Par Aline Kohler
Une critique du spectacle :
La Ronde / d’Arthur Schnitzler / mise en scène Valentin Rossier / Théâtre La Grange de Dorigny à Lausanne / du 25 octobre au 2 novembre 2013
En dix scènes, Arthur Schnitzler offre une ronde du désir charnel dépeignant l’envers du décor de la bienséance et de la morale de la société au tournant du XXe siècle. A partir d’une nouvelle traduction française d’Henri Christophe et avec le choix d’une mise en scène abstraite, Valentin Rossier nous présente de véritables tableaux de séduction tout en légèreté.
Un bloc noir, un drap noir et quelques ampoules clairsemées comme unique source de lumière, le décor presque en noir et blanc rappelle un vieux film. La variation seule de la lumière suffit à évoquer une atmosphère plus ou moins intimiste. Loin de rendre la pièce froide, la sobriété de la scène suggère plus qu’elle n’impose le lieu de chaque tableau. Aux spectateurs le plaisir d’imaginer à leur guise les contextes de chacun des duos amoureux qui se succèdent.
Dans leurs costumes d’époque rappelant la vieille Europe, les comédiens livrent une interprétation du texte engagée et sans chichi. Le rythme de la pièce, dynamique et aéré, jouant sur l’effet de répétition, laisse la place à la dimension humaine qui ressort à travers les dialogues. Dans une suite qui n’a rien d’ennuyeux, un pannel de relations amoureuses témoigne avec fraîcheur et insolence mais sans vulgarité des décalages sociaux qui s’effacent dans la nudité, le temps de l’amour.

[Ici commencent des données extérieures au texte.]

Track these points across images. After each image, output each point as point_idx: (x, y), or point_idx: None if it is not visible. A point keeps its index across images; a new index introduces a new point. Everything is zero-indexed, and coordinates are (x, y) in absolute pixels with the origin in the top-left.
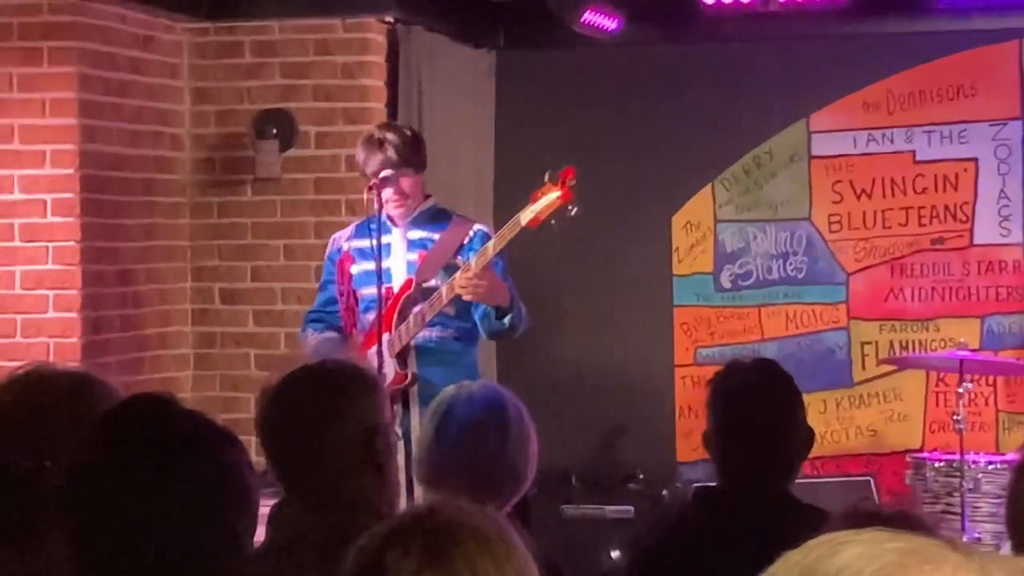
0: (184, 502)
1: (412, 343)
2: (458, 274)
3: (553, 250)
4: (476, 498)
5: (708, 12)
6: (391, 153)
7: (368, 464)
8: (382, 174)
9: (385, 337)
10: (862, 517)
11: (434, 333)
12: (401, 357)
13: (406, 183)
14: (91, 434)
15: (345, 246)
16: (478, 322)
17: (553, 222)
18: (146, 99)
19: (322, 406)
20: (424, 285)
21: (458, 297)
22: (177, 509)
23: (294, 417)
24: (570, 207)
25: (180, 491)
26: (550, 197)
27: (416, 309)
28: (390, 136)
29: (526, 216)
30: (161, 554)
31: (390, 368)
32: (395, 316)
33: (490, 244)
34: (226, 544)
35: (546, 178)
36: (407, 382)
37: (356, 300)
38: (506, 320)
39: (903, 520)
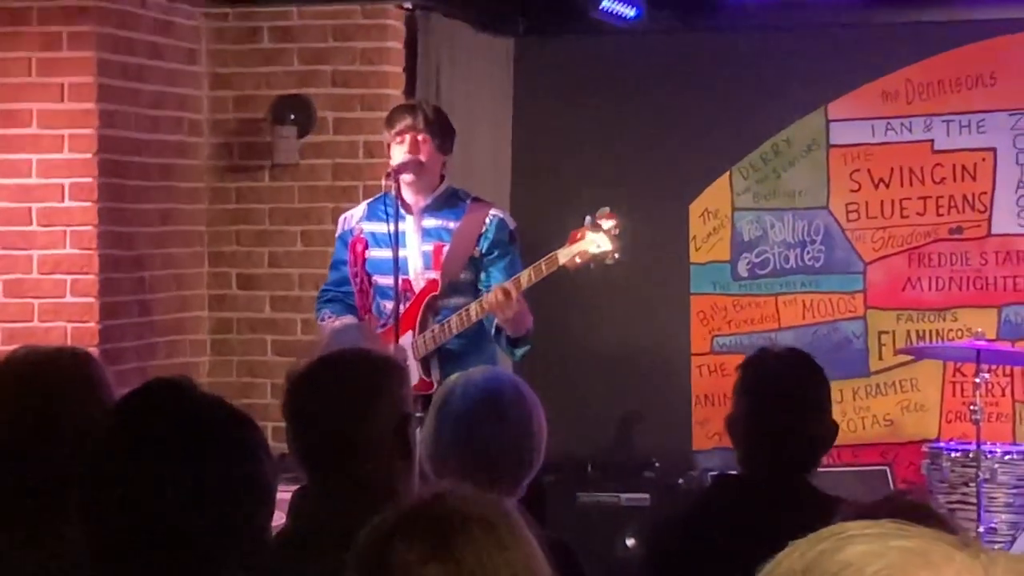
0: (203, 485)
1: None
2: (490, 293)
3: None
4: (479, 484)
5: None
6: (420, 116)
7: (400, 452)
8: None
9: (408, 337)
10: (875, 511)
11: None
12: (424, 362)
13: (426, 150)
14: (109, 418)
15: (357, 227)
16: (490, 331)
17: (592, 266)
18: (165, 84)
19: (360, 393)
20: (450, 281)
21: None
22: (196, 492)
23: (330, 403)
24: (610, 258)
25: (199, 474)
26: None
27: (444, 320)
28: (426, 105)
29: (565, 256)
30: (180, 537)
31: (413, 371)
32: (419, 317)
33: (524, 274)
34: (245, 527)
35: (587, 222)
36: (432, 390)
37: (370, 284)
38: (517, 352)
39: (918, 514)
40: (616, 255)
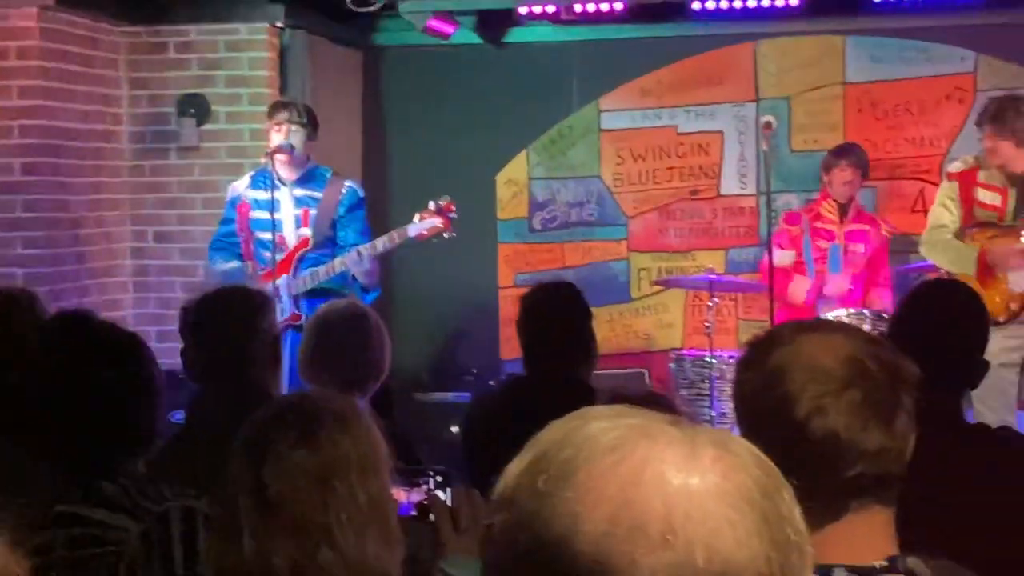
0: (100, 386)
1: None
2: (351, 252)
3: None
4: (340, 388)
5: (523, 19)
6: (293, 111)
7: (275, 363)
8: (279, 120)
9: (284, 279)
10: (620, 399)
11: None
12: (296, 299)
13: (297, 137)
14: (35, 343)
15: (242, 194)
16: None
17: (435, 241)
18: (93, 86)
19: (246, 317)
20: (317, 238)
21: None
22: (95, 391)
23: (223, 324)
24: (447, 234)
25: (98, 378)
26: (435, 223)
27: (312, 268)
28: (298, 103)
29: (414, 230)
30: (85, 426)
31: (288, 305)
32: (292, 264)
33: (379, 241)
34: (137, 419)
35: (431, 205)
36: (300, 321)
37: (252, 238)
38: (368, 297)
39: (651, 401)
40: (453, 233)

Cinq hommes et cinq femmes d’origines sociales différentes forment dix couples qui se prennent au jeu interdit de la séduction. Dans cette société du tournant du XXe siècle, pétrie de honte face à ses désirs sexuels et cherchant à faire taire sa part animale, les amants redoublent d’esprit pour justifier leurs ardeurs immorales. Entre double-discours, non-dits, insinuations, mensonges, prétextes et aveux, l’hypocrisie et le manque de scrupules ont la part belle. Le décalage entre paroles et actes, subtilement mis en scène par Valentin Rossier, renforce le comique de la pièce qui séduit tant le public.

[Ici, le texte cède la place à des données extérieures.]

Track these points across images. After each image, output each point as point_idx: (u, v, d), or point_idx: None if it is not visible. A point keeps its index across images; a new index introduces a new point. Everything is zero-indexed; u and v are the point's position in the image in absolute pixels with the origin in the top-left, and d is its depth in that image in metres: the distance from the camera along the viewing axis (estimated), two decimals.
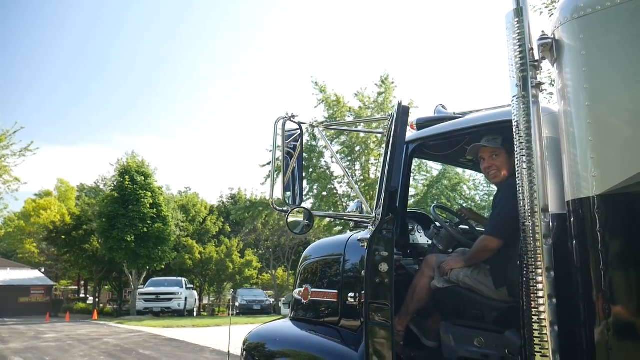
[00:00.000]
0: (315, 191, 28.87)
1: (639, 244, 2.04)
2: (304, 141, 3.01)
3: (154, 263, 29.66)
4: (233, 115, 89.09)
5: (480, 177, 28.99)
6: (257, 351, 3.78)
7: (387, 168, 2.69)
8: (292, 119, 2.93)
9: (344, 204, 29.88)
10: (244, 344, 3.90)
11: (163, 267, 32.37)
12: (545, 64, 2.47)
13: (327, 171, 29.28)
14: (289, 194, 2.89)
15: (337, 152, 29.15)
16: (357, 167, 29.54)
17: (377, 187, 3.24)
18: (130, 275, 30.86)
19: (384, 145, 3.03)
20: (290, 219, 2.84)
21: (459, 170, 27.81)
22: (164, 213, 29.40)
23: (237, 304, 28.17)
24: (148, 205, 28.40)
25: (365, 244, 2.69)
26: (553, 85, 2.51)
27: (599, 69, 2.16)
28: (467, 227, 3.70)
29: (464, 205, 24.05)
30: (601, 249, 2.09)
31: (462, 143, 3.33)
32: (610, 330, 2.04)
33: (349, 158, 29.01)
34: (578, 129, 2.21)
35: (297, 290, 3.88)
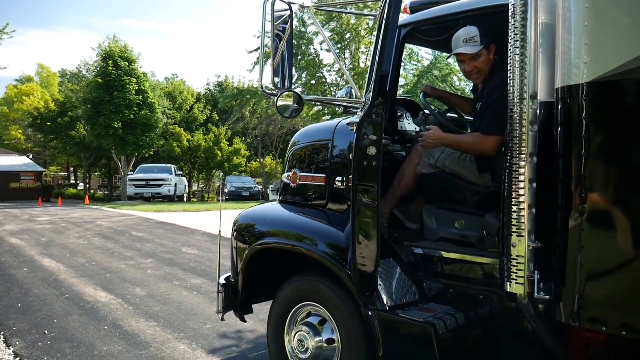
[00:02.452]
0: (303, 79, 28.43)
1: (622, 133, 2.09)
2: (294, 24, 2.91)
3: (142, 150, 29.78)
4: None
5: None
6: (247, 231, 3.93)
7: (378, 52, 2.64)
8: None
9: (333, 93, 29.59)
10: (234, 225, 4.05)
11: (152, 153, 32.56)
12: None
13: (316, 59, 28.62)
14: (277, 79, 2.84)
15: (324, 41, 28.33)
16: (347, 55, 28.86)
17: (368, 73, 3.20)
18: (119, 162, 31.10)
19: (376, 31, 2.94)
20: (280, 103, 2.82)
21: (451, 60, 27.31)
22: (151, 100, 29.00)
23: (226, 190, 28.79)
24: (134, 92, 27.93)
25: (355, 128, 2.71)
26: None
27: None
28: (455, 115, 3.72)
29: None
30: (584, 137, 2.14)
31: (457, 28, 3.24)
32: (585, 214, 2.14)
33: (339, 46, 28.24)
34: (575, 14, 2.16)
35: (285, 175, 3.96)
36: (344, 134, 3.46)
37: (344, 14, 25.04)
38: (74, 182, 48.68)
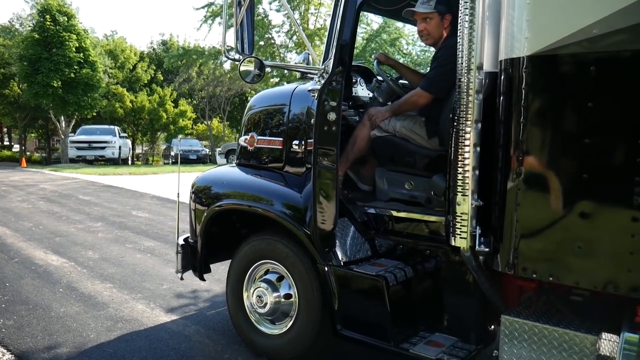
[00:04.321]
0: None
1: (556, 102, 2.31)
2: None
3: (84, 110, 28.59)
4: None
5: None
6: (205, 193, 4.03)
7: (338, 22, 2.75)
8: None
9: (282, 55, 29.27)
10: (192, 187, 4.13)
11: (95, 114, 31.36)
12: None
13: (265, 19, 28.12)
14: (239, 44, 2.91)
15: (274, 1, 27.83)
16: (296, 16, 28.47)
17: (325, 39, 3.31)
18: (58, 123, 29.79)
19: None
20: (242, 68, 2.90)
21: (399, 24, 27.61)
22: (92, 58, 27.70)
23: (172, 153, 28.30)
24: (74, 49, 26.56)
25: (316, 94, 2.83)
26: None
27: None
28: (406, 81, 3.90)
29: (402, 60, 24.43)
30: (524, 105, 2.35)
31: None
32: (521, 175, 2.38)
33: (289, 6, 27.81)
34: None
35: (242, 138, 4.05)
36: (300, 99, 3.58)
37: None
38: (7, 143, 46.34)
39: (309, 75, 3.65)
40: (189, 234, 4.22)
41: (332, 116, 2.76)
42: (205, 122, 38.44)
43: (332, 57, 2.76)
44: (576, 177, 2.26)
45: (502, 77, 2.46)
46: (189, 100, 38.18)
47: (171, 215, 9.13)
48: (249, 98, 35.98)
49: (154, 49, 41.99)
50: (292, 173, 3.60)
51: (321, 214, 2.91)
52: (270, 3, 28.04)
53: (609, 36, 2.11)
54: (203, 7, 28.07)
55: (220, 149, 27.77)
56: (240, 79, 2.89)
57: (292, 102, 3.65)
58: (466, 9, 2.46)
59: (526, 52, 2.32)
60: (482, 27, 2.46)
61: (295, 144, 3.54)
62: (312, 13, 28.56)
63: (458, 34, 2.50)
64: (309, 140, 3.40)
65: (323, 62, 2.95)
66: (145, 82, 37.34)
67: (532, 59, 2.31)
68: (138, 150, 41.51)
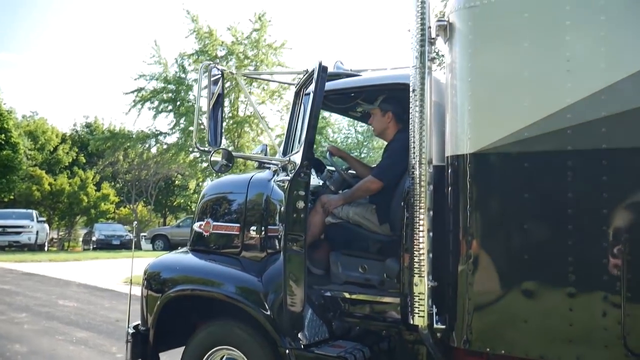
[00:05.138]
0: (182, 125, 28.15)
1: (497, 193, 2.67)
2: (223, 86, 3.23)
3: (1, 194, 27.09)
4: (91, 36, 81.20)
5: (343, 122, 30.51)
6: (158, 279, 4.02)
7: (305, 121, 3.04)
8: (216, 65, 3.14)
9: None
10: (144, 274, 4.11)
11: (12, 197, 29.71)
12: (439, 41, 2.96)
13: (195, 105, 28.60)
14: (209, 136, 3.12)
15: (206, 87, 28.49)
16: (226, 103, 29.22)
17: (285, 133, 3.61)
18: None
19: (290, 96, 3.37)
20: (212, 159, 3.10)
21: (326, 114, 29.18)
22: (14, 139, 26.73)
23: (93, 238, 27.04)
24: None
25: (286, 185, 3.06)
26: (443, 60, 3.01)
27: (482, 52, 2.68)
28: (354, 171, 4.22)
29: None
30: (469, 195, 2.69)
31: (358, 98, 3.79)
32: (471, 258, 2.67)
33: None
34: (460, 98, 2.74)
35: (197, 224, 4.14)
36: (258, 187, 3.80)
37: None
38: None
39: (265, 165, 3.88)
40: (139, 322, 4.14)
41: (300, 204, 2.98)
42: (130, 206, 37.33)
43: (301, 152, 3.02)
44: (518, 258, 2.58)
45: (449, 171, 2.81)
46: (112, 183, 37.22)
47: (101, 304, 8.75)
48: (175, 182, 35.79)
49: (77, 131, 41.16)
50: (249, 258, 3.71)
51: (291, 296, 3.03)
52: (246, 103, 28.65)
53: (537, 138, 2.52)
54: (132, 92, 28.28)
55: (146, 234, 26.83)
56: (209, 167, 3.07)
57: (250, 189, 3.84)
58: (416, 111, 2.82)
59: (469, 150, 2.69)
60: (430, 128, 2.83)
61: (253, 230, 3.69)
62: (242, 101, 29.46)
63: (410, 132, 2.85)
64: (269, 227, 3.58)
65: (284, 154, 3.21)
66: (67, 164, 36.20)
67: (474, 155, 2.68)
68: (53, 235, 39.26)
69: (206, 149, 3.12)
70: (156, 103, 28.66)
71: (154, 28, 75.49)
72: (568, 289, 2.42)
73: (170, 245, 23.33)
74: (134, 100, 28.23)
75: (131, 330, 4.04)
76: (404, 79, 3.38)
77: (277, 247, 3.55)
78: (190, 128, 28.18)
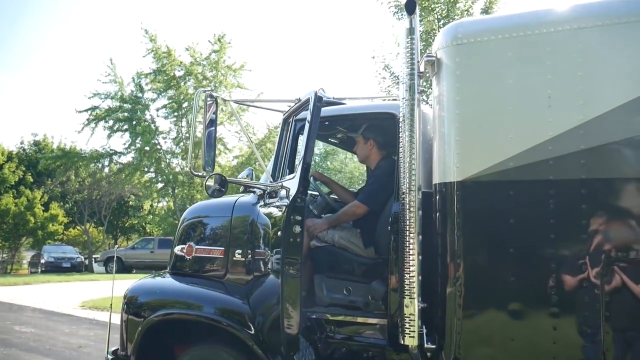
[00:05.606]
0: (138, 145, 27.66)
1: (483, 218, 2.83)
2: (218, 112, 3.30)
3: None
4: (40, 51, 78.78)
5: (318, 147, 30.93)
6: (140, 304, 3.98)
7: (304, 149, 3.14)
8: (211, 92, 3.21)
9: (168, 160, 29.20)
10: (124, 298, 4.06)
11: None
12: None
13: (152, 125, 28.22)
14: (203, 162, 3.18)
15: (163, 107, 28.21)
16: (184, 123, 28.96)
17: (275, 157, 3.70)
18: None
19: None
20: (207, 183, 3.16)
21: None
22: None
23: (42, 260, 25.95)
24: None
25: (273, 209, 3.14)
26: (431, 92, 3.18)
27: (469, 86, 2.87)
28: (336, 196, 4.34)
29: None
30: (457, 220, 2.84)
31: (343, 126, 3.94)
32: (459, 280, 2.81)
33: (176, 114, 28.32)
34: (448, 130, 2.91)
35: (179, 247, 4.15)
36: (243, 210, 3.85)
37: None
38: None
39: (250, 189, 3.94)
40: (117, 347, 4.07)
41: (297, 229, 3.06)
42: (81, 227, 36.08)
43: (297, 178, 3.11)
44: (504, 280, 2.74)
45: (437, 197, 2.96)
46: (62, 203, 35.94)
47: (60, 329, 8.46)
48: (129, 203, 34.88)
49: (24, 149, 39.68)
50: (234, 281, 3.74)
51: (287, 319, 3.08)
52: (157, 110, 28.41)
53: (521, 168, 2.71)
54: (86, 110, 27.67)
55: (99, 256, 25.97)
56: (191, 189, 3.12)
57: (235, 213, 3.89)
58: (406, 140, 2.96)
59: (457, 178, 2.85)
60: (419, 156, 2.98)
61: (239, 253, 3.74)
62: (199, 121, 29.22)
63: (400, 160, 2.99)
64: (255, 250, 3.63)
65: (279, 179, 3.30)
66: (13, 183, 34.74)
67: (462, 183, 2.84)
68: None
69: (201, 174, 3.18)
70: (111, 122, 28.16)
71: (109, 46, 73.99)
72: (552, 309, 2.60)
73: (124, 267, 22.66)
74: (87, 119, 27.61)
75: (110, 357, 3.98)
76: (390, 109, 3.56)
77: (263, 270, 3.62)
78: (146, 148, 27.81)
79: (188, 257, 4.04)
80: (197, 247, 4.02)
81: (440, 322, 2.88)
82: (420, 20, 12.65)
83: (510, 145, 2.74)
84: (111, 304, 4.21)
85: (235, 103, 3.48)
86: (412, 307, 2.87)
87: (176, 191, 28.63)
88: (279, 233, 3.14)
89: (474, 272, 2.82)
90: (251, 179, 3.95)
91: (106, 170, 30.30)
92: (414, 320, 2.87)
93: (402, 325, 2.90)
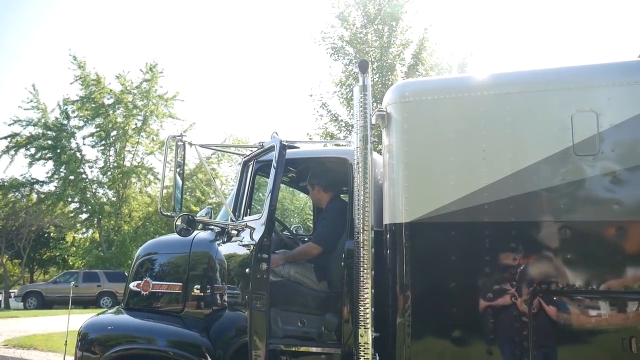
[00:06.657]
0: (62, 173, 26.63)
1: (428, 255, 3.20)
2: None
3: None
4: None
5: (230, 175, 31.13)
6: (94, 341, 4.00)
7: (270, 193, 3.40)
8: (181, 138, 3.43)
9: (94, 190, 28.23)
10: (79, 335, 4.08)
11: None
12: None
13: (78, 153, 27.30)
14: (173, 202, 3.37)
15: (90, 135, 27.41)
16: (112, 152, 28.24)
17: (235, 197, 3.93)
18: None
19: (236, 162, 3.72)
20: (176, 223, 3.33)
21: (215, 166, 29.58)
22: None
23: None
24: None
25: (251, 248, 3.38)
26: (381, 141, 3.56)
27: (415, 138, 3.27)
28: (289, 233, 4.61)
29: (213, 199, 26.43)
30: (406, 257, 3.20)
31: (297, 168, 4.24)
32: (408, 311, 3.15)
33: (104, 142, 27.61)
34: (397, 176, 3.29)
35: (134, 283, 4.23)
36: (201, 247, 4.04)
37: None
38: None
39: (209, 227, 4.12)
40: None
41: (264, 266, 3.28)
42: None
43: (264, 219, 3.36)
44: (448, 310, 3.11)
45: (388, 236, 3.31)
46: None
47: None
48: (52, 235, 32.99)
49: None
50: (192, 315, 3.90)
51: (255, 351, 3.28)
52: (83, 138, 27.60)
53: (461, 211, 3.12)
54: (5, 138, 26.48)
55: (16, 291, 24.35)
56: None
57: (193, 249, 4.06)
58: (360, 184, 3.29)
59: (405, 220, 3.22)
60: (371, 198, 3.32)
61: (197, 289, 3.90)
62: (129, 150, 28.62)
63: (354, 202, 3.31)
64: (214, 285, 3.82)
65: (240, 218, 3.55)
66: None
67: (409, 224, 3.20)
68: None
69: (170, 214, 3.36)
70: (33, 150, 27.04)
71: (31, 71, 70.59)
72: (488, 335, 2.98)
73: (44, 303, 21.41)
74: (7, 146, 26.43)
75: None
76: (342, 154, 3.91)
77: (222, 304, 3.80)
78: (71, 177, 26.82)
79: (144, 293, 4.14)
80: (154, 282, 4.13)
81: (391, 349, 3.19)
82: (355, 61, 13.37)
83: (451, 191, 3.14)
84: (66, 342, 4.20)
85: (202, 147, 3.69)
86: (367, 336, 3.17)
87: (102, 222, 27.67)
88: (246, 270, 3.35)
89: (420, 303, 3.17)
90: (210, 217, 4.14)
91: (25, 200, 28.84)
92: (369, 348, 3.16)
93: (357, 353, 3.19)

Arthur Schnitzler pensait de La Ronde en l’écrivant qu’elle serait impubliable. Après sa publication en 1900, elle fût censurée à maintes reprises. Heureusement, il semble aujourd’hui qu’elle ait trouvé son public, acceptant l’image que le texte lui renvoit de lui-même et prêt à rire de et prêt à rire de la nature contradictoire de la condition humaine.